KubeAI
KubeAI is an AI Inference Operator for deploy and scale machine learning models on Kubernetes currently built for LLMs, embeddings, and speech-to-text.
KubeAI does not depend on other systems like Istio & Knative (for scale-from-zero), or the Prometheus metrics adapter (for autoscaling). This allows KubeAI to work out of the box in almost any Kubernetes cluster. Day-two operations is greatly simplified as well - don't worry about inter-project version and configuration mismatches.
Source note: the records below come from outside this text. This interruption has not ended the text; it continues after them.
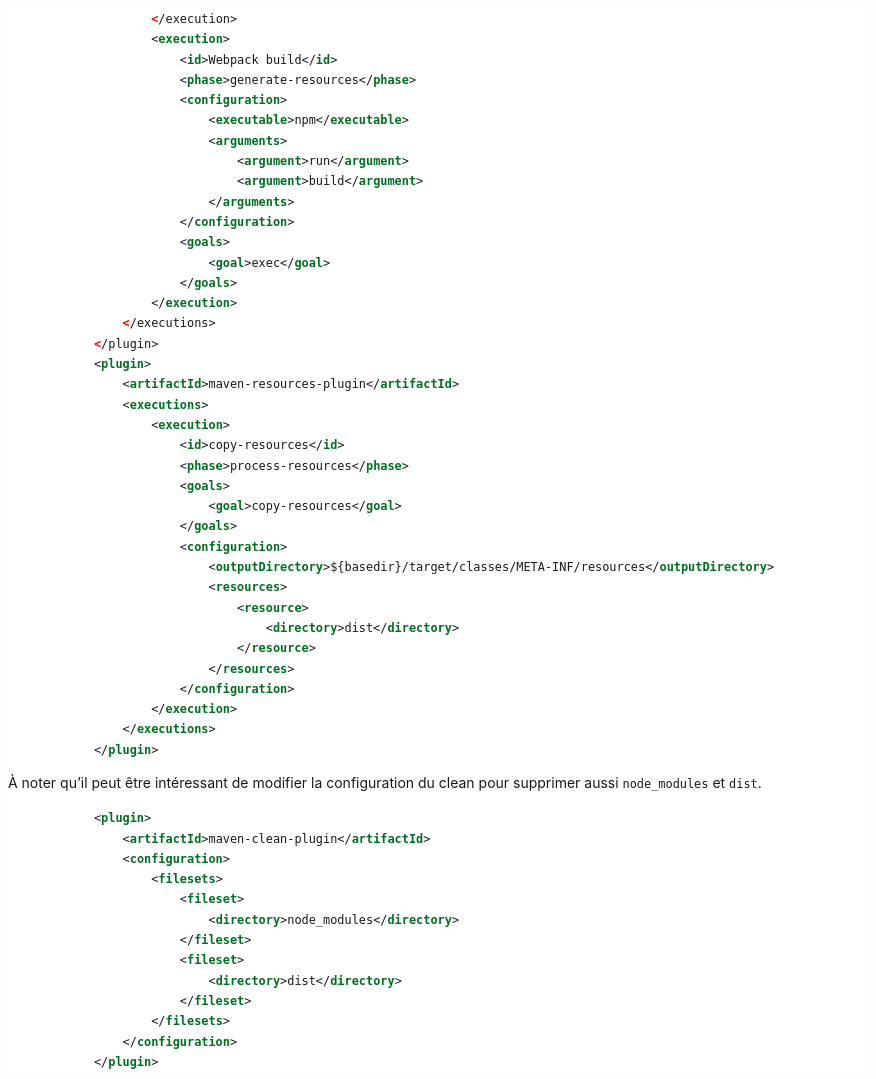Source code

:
 ```xml
                    </execution>
                    <execution>
                        <id>Webpack build</id>
                        <phase>generate-resources</phase>
                        <configuration>
                            <executable>npm</executable>
                            <arguments>
                                <argument>run</argument>
                                <argument>build</argument>
                            </arguments>
                        </configuration>
                        <goals>
                            <goal>exec</goal>
                        </goals>
                    </execution>
                </executions>
            </plugin>
            <plugin>
                <artifactId>maven-resources-plugin</artifactId>
                <executions>
                    <execution>
                        <id>copy-resources</id>
                        <phase>process-resources</phase>
                        <goals>
                            <goal>copy-resources</goal>
                        </goals>
                        <configuration>
                            <outputDirectory>${basedir}/target/classes/META-INF/resources</outputDirectory>
                            <resources>
                                <resource>
                                    <directory>dist</directory>
                                </resource>
                            </resources>
                        </configuration>
                    </execution>
                </executions>
            </plugin>
```

À noter qu’il peut être intéressant de modifier la configuration du clean pour supprimer aussi `node_modules` et `dist`.

```xml
            <plugin>
                <artifactId>maven-clean-plugin</artifactId>
                <configuration>
                    <filesets>
                        <fileset>
                            <directory>node_modules</directory>
                        </fileset>
                        <fileset>
                            <directory>dist</directory>
                        </fileset>
                    </filesets>
                </configuration>
            </plugin>
```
To accomplish this, KubeAI as a part of the platform is offered with these primary sub-components:
-
The model proxy: the KubeAI proxy provides an OpenAI-compatible API. Behind this API, the proxy implements a prefix-aware load balancing strategy that optimizes for KV the cache utilization of the backend serving engines (i.e. vLLM). The proxy also implements request queueing (while the system scales from zero replicas) and request retries (to seamlessly handle bad backends).
-
The model operator: the KubeAI model operator manages backend server Pods directly. It automates common operations such as downloading models, mounting volumes, and loading dynamic LoRA adapters via the KubeAI Model CRD. The KubeAI operator abstract the concepts of specific implementations and tasks providing a common specification model for defining models under different engines (OLlama, vLLM, Infinity, FasterWhisper).
-
Open WebUI component - an extensible, feature-rich, and user-friendly self-hosted AI platform designed to operate entirely offline. It supports OpenAI-compatible APIs, with built-in inference engine for RAG, making it a powerful AI deployment solution. Its interface is integrated with the SSO authentication adopted by the platform and provides the management tools to expose and test the AI models.
Exposing AI models with KubeAI
Cirrently, KubeAI allows for serving the LLM models for text generation and text embedding and speech-to-text processing, in line with the OpenAI specification. To expose a model, it is possible to use Python SDK or directly the Core UI. More specifically,
- it is necessary to define the corresponding KubeAI function (of
kubeai-text
orkubeai-speech
kinds), define a set of parameters, like the task (feature) to perform, reference to an engine (e.g., vLLM or OLlama for text generation), reference to a model to expose (HuggingFace id, OLlama model, or S3 resource reference) and model name. - activate serving operation on the function passing extra parameters (like engine arguments, HW resource profile and number of GPUs, secrets and/or envirnoment variables).
Once deployed, the serving run provides the information about the model name (which is randomized to avoid naming clashes), exposed endpoints and status. Depending on your environment, the deployment may require some time for the model to be operative.
It is also possible to access the exposed model API through the KubeAI model proxy. The proxy exposes the OpenAI-compatible endpoints in function of the specified task. See the KubeAI documentation on how to use and access the models, to integrate this with the client libraries and applications.
Testing and using the models with Open WebUI
To simplify the testing and usage of the model, we provide Open WebUI instance integrated with the platform and configured to access the KubeAI models.
The possibility to access and test the models with Open WebUI depends, however, on the configuration of the latter. By default, the installation foresees two roles - admin and user. The former can configure the tool functionality, users, groups, and the model visibility (public, private or group-scoped). The deployed model are not available to the users unless the admin changes their visibility.